By Michelle Leidy-Franklin
Students across the state of Kansas participated in the Kansas ProStart Invitational culinary and restaurant competition at the Wichita Marriott on March 8-9 hosted by the Kansas Restaurant and Hospitality Association.
The competition allows high school students to compete in two categories: culinary and restaurant management. The event was open to the public with parents and school administrators encouraged to attend and cheer on their favorite team. First place teams in each category will represent Kansas at the National ProStart Invitational in Washington, D.C., May 6-8.
“This experience was new for all of us,” said Kassady Griffin, culinary instructor for Eisenhower High School in Goddard. “As a first-year teacher, I highly relied on the ProStart rules and procedures book we were given. I also was given Chef Ben George from Intrust Bank Arena as my amazing mentor. The students and I were able to collaborate and they developed their materials based on their interests. I am so proud of all of them and I am excited to see what this program has for our school in the future.”
Eisenhower High School had a culinary team and management team participate in the competition.
For EHS sophomore Brayden Stewart, the competition was an eye-opening experience into the realities of his chosen future profession.
“It changed my view on how I look at the team aspect of it,” said Stewart. “I never knew how much teamwork it took to be able to push out just one dish. If it was that hard for our team to push out three dishes, I can’t imagine how hard it is to push out hundreds of dishes a night. I also never realized how much planning it takes. You have to be able to know everything you use to make the food. You have to be able to cost everything you use out and then decide how much you want to price that dish.”

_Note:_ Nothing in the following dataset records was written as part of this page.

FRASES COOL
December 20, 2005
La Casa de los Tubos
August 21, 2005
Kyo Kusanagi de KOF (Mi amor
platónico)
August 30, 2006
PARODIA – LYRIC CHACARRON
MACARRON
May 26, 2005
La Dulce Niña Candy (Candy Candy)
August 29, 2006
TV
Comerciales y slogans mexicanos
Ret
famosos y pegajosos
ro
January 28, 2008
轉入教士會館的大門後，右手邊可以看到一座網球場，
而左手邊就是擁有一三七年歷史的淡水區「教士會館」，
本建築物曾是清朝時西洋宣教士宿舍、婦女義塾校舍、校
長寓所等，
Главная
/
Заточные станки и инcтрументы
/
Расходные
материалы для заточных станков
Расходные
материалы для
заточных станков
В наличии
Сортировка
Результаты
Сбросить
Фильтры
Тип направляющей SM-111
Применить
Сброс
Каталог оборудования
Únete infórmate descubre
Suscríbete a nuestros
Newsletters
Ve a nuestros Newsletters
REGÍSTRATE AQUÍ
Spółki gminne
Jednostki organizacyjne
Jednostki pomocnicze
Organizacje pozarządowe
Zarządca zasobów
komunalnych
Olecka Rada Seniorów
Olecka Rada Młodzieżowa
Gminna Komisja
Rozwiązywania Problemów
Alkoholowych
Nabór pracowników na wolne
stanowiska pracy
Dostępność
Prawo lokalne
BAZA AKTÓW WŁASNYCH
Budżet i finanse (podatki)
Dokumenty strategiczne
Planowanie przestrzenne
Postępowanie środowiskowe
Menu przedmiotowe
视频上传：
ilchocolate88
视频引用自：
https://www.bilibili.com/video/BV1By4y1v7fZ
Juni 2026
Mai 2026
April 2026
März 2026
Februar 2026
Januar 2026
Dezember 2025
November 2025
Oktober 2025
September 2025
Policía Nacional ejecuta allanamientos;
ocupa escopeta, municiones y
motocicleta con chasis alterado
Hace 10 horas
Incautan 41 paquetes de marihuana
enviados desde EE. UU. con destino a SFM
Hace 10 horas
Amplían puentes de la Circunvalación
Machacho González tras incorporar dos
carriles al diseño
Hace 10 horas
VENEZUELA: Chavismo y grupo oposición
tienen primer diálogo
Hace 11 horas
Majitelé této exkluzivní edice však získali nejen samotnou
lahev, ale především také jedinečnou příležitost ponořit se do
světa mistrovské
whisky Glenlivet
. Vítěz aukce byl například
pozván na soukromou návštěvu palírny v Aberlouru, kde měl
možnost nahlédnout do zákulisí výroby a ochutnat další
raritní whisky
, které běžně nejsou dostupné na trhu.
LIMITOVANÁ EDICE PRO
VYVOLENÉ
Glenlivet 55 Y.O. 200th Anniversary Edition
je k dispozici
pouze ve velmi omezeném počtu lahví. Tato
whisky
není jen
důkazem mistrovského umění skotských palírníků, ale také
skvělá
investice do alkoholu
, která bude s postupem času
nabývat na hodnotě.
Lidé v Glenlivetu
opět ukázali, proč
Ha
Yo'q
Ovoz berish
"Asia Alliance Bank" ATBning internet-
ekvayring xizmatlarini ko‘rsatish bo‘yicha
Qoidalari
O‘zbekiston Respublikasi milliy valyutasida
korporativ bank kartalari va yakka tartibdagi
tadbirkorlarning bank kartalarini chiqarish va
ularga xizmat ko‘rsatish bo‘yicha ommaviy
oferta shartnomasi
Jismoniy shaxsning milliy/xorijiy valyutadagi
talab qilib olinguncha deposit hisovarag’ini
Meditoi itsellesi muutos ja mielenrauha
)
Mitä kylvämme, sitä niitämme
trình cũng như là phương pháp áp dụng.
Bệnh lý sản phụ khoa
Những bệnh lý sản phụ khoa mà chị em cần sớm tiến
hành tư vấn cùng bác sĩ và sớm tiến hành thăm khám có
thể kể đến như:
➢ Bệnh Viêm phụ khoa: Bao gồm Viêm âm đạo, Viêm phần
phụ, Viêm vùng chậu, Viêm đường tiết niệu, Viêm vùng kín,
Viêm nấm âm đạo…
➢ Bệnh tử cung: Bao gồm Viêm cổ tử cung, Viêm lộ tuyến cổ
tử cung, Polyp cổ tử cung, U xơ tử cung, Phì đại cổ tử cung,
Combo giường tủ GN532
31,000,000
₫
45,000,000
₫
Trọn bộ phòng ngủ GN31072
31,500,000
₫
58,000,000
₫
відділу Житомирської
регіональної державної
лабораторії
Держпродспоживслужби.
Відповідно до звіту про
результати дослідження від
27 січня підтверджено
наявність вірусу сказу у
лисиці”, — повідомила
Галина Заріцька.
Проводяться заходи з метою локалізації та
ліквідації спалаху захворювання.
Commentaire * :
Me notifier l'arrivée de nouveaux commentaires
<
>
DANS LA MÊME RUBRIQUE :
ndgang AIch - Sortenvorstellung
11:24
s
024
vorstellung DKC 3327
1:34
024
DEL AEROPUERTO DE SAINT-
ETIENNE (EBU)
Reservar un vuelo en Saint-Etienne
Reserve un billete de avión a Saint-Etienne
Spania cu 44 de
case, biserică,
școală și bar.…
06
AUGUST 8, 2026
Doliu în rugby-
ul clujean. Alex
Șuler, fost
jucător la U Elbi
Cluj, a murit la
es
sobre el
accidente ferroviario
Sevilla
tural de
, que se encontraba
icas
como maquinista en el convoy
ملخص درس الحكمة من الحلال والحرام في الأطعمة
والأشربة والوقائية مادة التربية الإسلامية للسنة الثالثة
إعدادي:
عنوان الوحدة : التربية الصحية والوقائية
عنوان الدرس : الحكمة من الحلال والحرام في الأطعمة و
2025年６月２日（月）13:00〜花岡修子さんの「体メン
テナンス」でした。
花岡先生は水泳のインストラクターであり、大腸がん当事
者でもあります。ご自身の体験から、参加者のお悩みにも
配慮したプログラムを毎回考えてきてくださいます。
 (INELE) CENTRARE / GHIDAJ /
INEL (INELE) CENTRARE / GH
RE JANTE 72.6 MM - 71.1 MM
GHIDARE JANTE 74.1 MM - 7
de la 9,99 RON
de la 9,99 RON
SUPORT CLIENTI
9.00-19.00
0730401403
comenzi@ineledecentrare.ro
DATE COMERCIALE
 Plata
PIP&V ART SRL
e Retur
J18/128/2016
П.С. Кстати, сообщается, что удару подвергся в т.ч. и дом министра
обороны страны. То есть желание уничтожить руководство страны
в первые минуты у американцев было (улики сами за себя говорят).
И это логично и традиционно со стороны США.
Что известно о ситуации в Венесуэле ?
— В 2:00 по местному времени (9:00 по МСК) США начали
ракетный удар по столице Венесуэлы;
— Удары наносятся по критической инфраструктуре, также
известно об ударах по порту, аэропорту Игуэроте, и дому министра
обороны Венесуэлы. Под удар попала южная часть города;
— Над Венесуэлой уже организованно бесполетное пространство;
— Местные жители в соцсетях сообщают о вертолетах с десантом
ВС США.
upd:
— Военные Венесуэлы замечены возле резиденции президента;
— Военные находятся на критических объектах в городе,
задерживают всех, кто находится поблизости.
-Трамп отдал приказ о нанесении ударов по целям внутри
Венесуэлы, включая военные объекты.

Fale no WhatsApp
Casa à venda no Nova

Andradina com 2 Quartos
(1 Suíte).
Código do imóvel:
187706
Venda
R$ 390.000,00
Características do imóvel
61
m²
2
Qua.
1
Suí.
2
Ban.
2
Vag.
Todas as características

But Stewart is not deterred. He still plans to enter the culinary world as an adult, but now he feels more prepared.
“After I graduate, I plan to attend Wichita State University Tech school for culinary and master in the food and beverage side of it,” said Stewart. “The competition showed me that I can’t do it on my own. I need the people to be there to tell me how much money I can spend. I need people there to help me in the kitchen. I need the people there to tell me what I’m doing wrong. It showed me how much of a team effort it is. You have to be a well-oiled machine to be able to do anything right in this industry.”
Campus High School in Haysville also participated in the competition. Haysville students competed in the culinary category only.
“There is a large group of culinary educators through various social media platforms and through various conversations, I learned about these competitions,” said Campus culinary instructor Brooke Ward. “Campus is a ProStart school and with that we have a large support system through the Kansas Restaurant Association.”
Ward said this competition has been beneficial to her students for not just the obvious skills of cooking and technique but also in learning how to work together as a team.
“They learn how important time management is in life,” said Ward. “One of the biggest benefits is they see you sometimes fail at what you love but using what you learned from failing only helps you to get better.”
Students from Campus High School were excited to be able to participate in the competition, learn something new, and make a few new friends.
“My experience from the competitions I’ve been to have been fun, exciting, awesome, and just all around a great time,” said Campus student Chris Guanche. “I spend the time with some of my friends, cool teachers, and sometimes make new friends there, too. I also have some of my favorite memories at competitions.”
Neither school placed in the state competition, but students still had a good time and found value in the experience.